X-Plane 11.30 beta 2 went up yesterday – it fixes a few of our really big bugs, e.g. crashing and completely whacked out graphics. In terms of what’s next for the beta:

  • We should have a Steam version of beta 2 early next week. As always, Steam betas will wait until we’ve proven a beta doesn’t crash; given how easy it is to get Steam betas, we can’t risk the reputation of the product by posting broken betas.  The delay for Steam betas should be days, unless the beta is broken, in which case you shouldn’t want it anyway.

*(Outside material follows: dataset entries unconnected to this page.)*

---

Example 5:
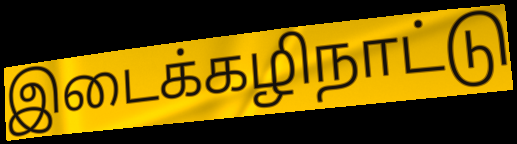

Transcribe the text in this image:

இடைக்கழிநாட்டு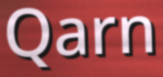
QarnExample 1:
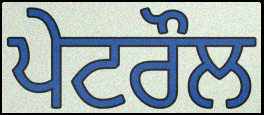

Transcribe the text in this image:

ਪੇਟਰੌਲ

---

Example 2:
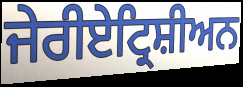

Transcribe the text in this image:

ਜੇਰੀਏਟ੍ਰਿਸ਼ੀਅਨ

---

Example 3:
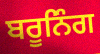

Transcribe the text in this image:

ਬਰੂਨਿੰਗ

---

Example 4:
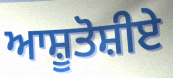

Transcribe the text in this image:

ਆਸ਼ੂਤੋਸ਼ੀਏ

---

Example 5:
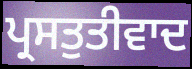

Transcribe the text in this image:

ਪ੍ਰਸਤੁਤੀਵਾਦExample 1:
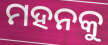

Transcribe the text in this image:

ମହନକୁ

  • We have a number of performance problems that we’re looking into now. The good news is that these are perf problems that may be fixable; the new tech in 11.30 that was suppose to be fast actually is fast, so I’m optimistic that things will run decently once we get these lumps out.

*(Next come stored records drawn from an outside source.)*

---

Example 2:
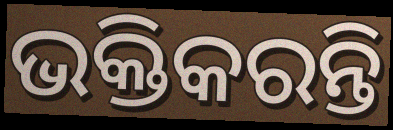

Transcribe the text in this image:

ଭକ୍ତିକରନ୍ତି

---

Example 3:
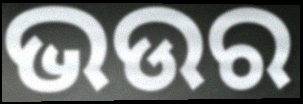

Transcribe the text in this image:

ଭଉର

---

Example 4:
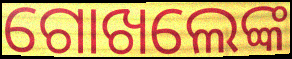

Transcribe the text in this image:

ଗୋଖଲେଙ୍କ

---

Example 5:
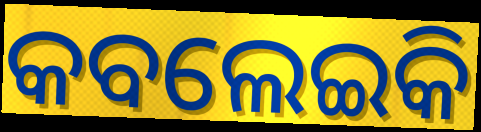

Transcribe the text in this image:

କବଲେଇକି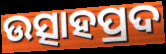
ଉତ୍ସାହପ୍ରଦ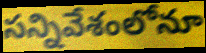
సన్నివేశంలోనూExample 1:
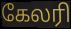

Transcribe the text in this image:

கேலரி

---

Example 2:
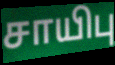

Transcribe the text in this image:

சாயிபு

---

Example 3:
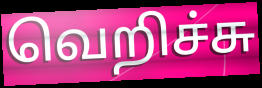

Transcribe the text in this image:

வெறிச்சு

  • We should have beta 3 mid next week; we don’t have much out-standing in terms of flight model compatibility bugs.

If you make a third party aircraft, you should be carefully evaluating your aircraft for compatibility bugs ASAP. The window for reporting compatibility bugs is going to close next week, and if you tell us late in the beta (after the app has been available for six weeks) that there’s a compatibility problem, you may have to wait for a patch to get a fix.

Do not wait for the release candidate to check compatibility!